— Assignment —
The records below must be repeated exactly, but without their pictures.

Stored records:
------------------------------------

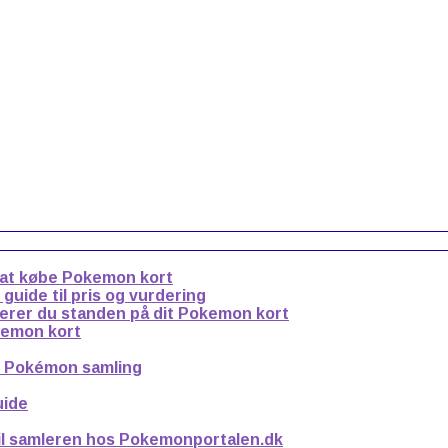
 at købe Pokemon kort
uide til pris og vurdering
derer du standen på dit Pokemon kort
kemon kort
n Pokémon samling
uide
til samleren hos Pokemonportalen.dk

------------------------------------

— Solution for this problem —
 at købe Pokemon kort
uide til pris og vurdering
derer du standen på dit Pokemon kort
kemon kort
n Pokémon samling
uide
til samleren hos Pokemonportalen.dk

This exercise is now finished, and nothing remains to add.